Mise en œuvre pratique : étapes pour sécuriser Claude Code dans votre organisation
Voici une démarche actionnable inspirée des bonnes pratiques et des recommandations d’Anthropic, à adapter à votre contexte.
- Auditer l’existant : utilisez votre EDR pour inventorier tous les endpoints où Claude Code est installé. Identifiez les fichiers de configuration (
managed-settings.json, etc.). - Configurer les paramètres gérés : définissez des listes d’autorisation pour les serveurs MCP internes, bloquez les commandes Bash dangereuses via regex, désactivez les skills non approuvés.
- Activer l’API Compliance : abonnez-vous aux endpoints de session locale. Mettez en place un pipeline de collecte et de parsing des transcripts (attention à la sensibilité des données).
- Déployer un agent de collecte locale (ou renforcer votre EDR) pour récupérer les configurations hors session, les skills/plugins installés, et les logs de processus locaux.
- Implémenter une gouvernance des identités : pour chaque agent, identifiez le compte utilisateur, les credentials utilisés, et les permissions effectives. Réconciliez avec votre IAM (Active Directory, Okta, etc.).
- Corréler les données : reliez les transcripts, les logs EDR et les données IAM pour détecter les anomalies (skill inconnu, accès non justifié, utilisation de secrets en clair).
- Automatiser la réponse : déclenchez des alertes lorsqu’un skill non référencé dans votre catalogue interne est utilisé, ou lorsqu’une session contient des données sensibles.
- Réviser régulièrement : les agents et leurs permissions évoluent. Planifiez des audits mensuels.
Exemple concret : un développeur utilise Claude Code pour automatiser le déploiement. Son skill personnel, non répertorié, exécute un script qui lit des clés API dans un fichier
.env. Grâce à la corrélation entre le transcript (commandecat .env) et la politique IAM (le développeur n’a pas le droit d’accéder à cette clé), l’alerte est déclenchée et le skill est bloqué avant d’atteindre la production.
Conclusion : une sécurité holistique pour les agents IA locaux
Sécuriser Claude Code ne se résume pas à activer l’API Compliance ou à durcir les paramètres gérés. La clé réside dans une approche multicouche qui combine la visibilité des actions (transcripts), la configuration des endpoints (paramètres gérés) et la collecte locale (EDR), le tout orchestré par une gouvernance des identités. C’est cette dernière qui transforme des logs bruts en décisions de sécurité actionnables.
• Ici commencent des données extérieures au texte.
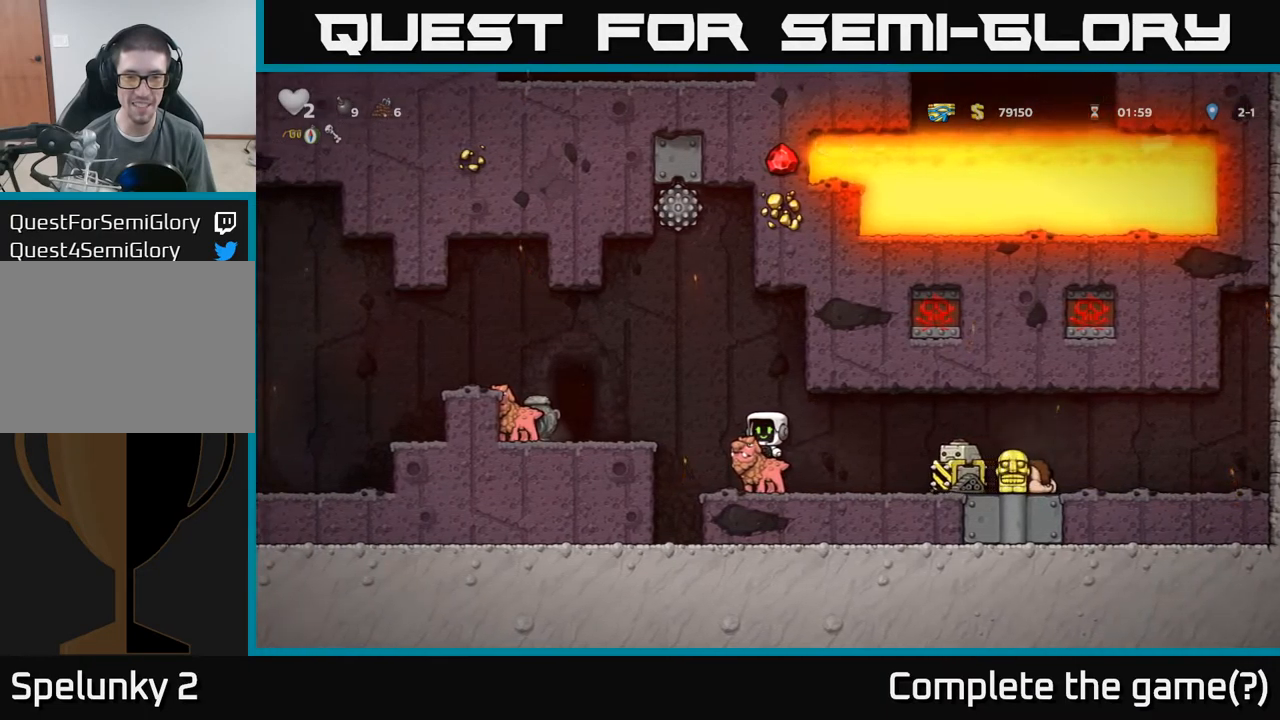
{"buttons": [], "left_stick": "center", "events": [[167, "left_stick", "right"], [300, "left_stick", "center"]]}
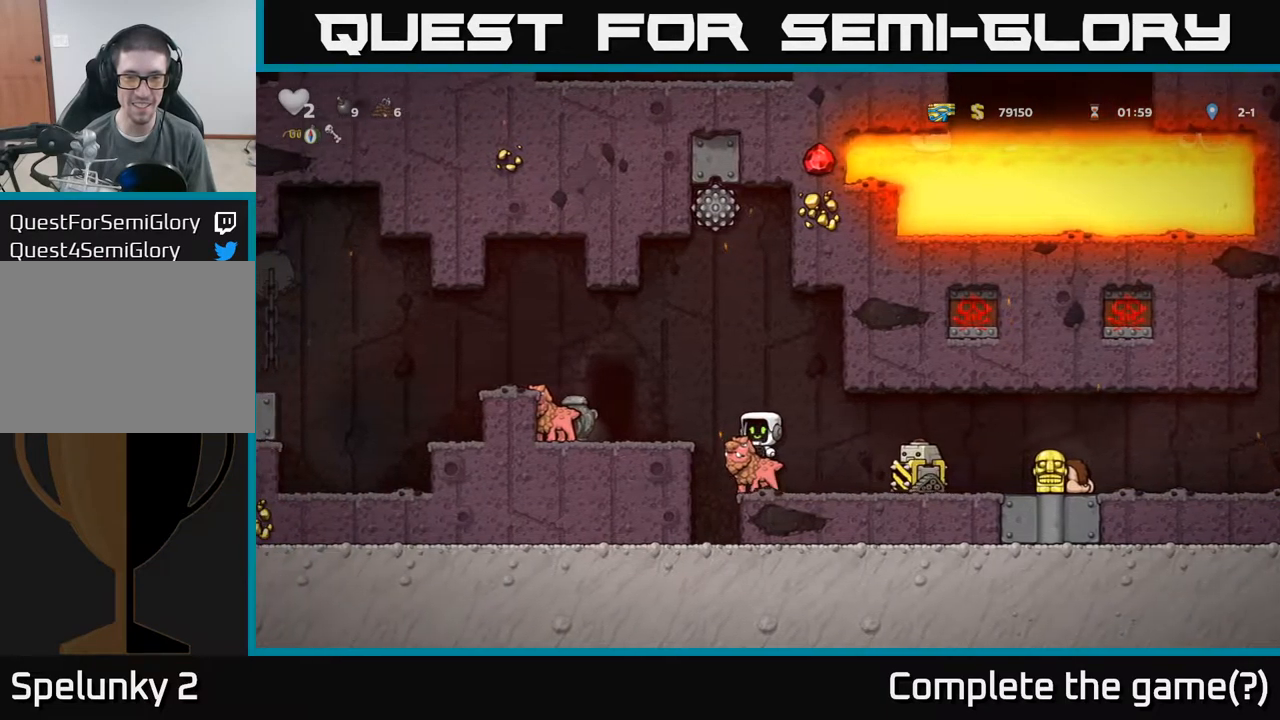
{"buttons": ["A"], "left_stick": "center", "events": [[417, "A", "down"]]}
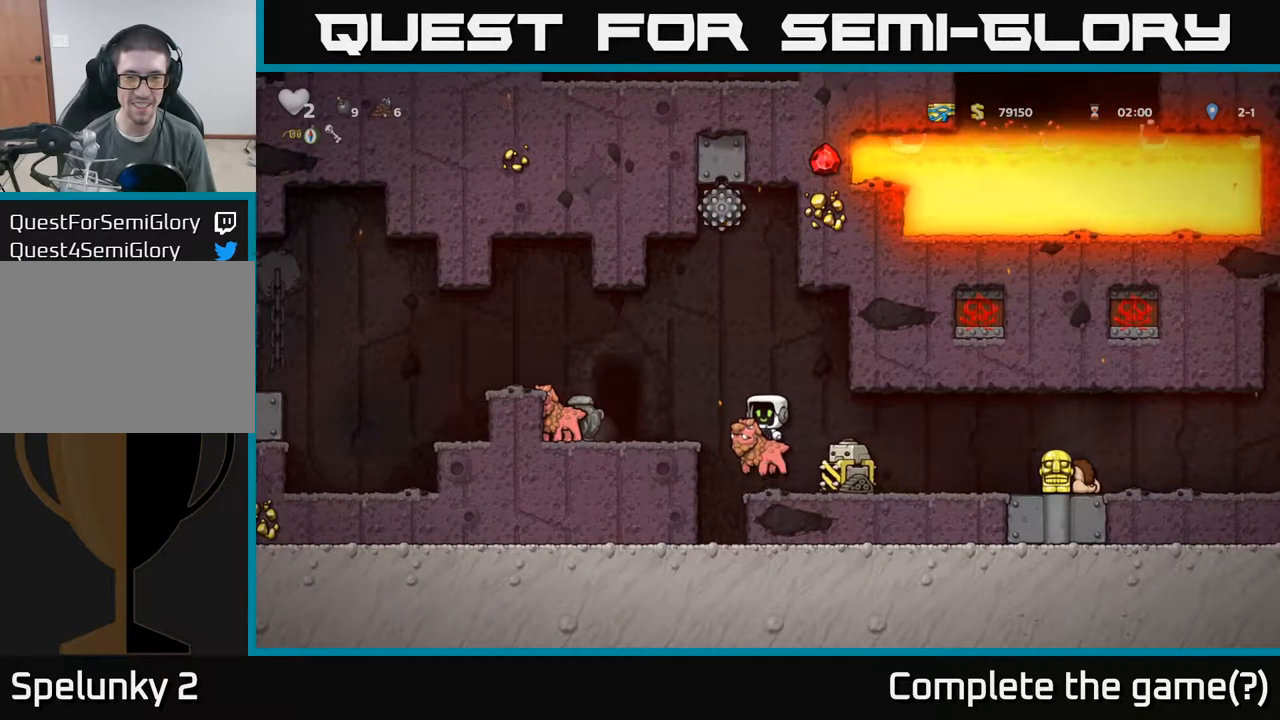
{"buttons": [], "left_stick": "left", "events": [[150, "left_stick", "right"], [184, "A", "up"], [284, "left_stick", "center"], [467, "left_stick", "left"]]}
Les agents locaux représentent l’avenir de l’IA sur le poste de travail. Ignorer leur sécurité, c’est exposer son entreprise à des fuites de données, à des exécutions non autorisées et à une perte de contrôle. En suivant les étapes décrites et en adoptant une posture proactive, vous pouvez exploiter la puissance de Claude Code tout en gardant la main sur la sécurité. Le moment d’agir est maintenant : auditez vos endpoints, activez les logs, et connectez les identités.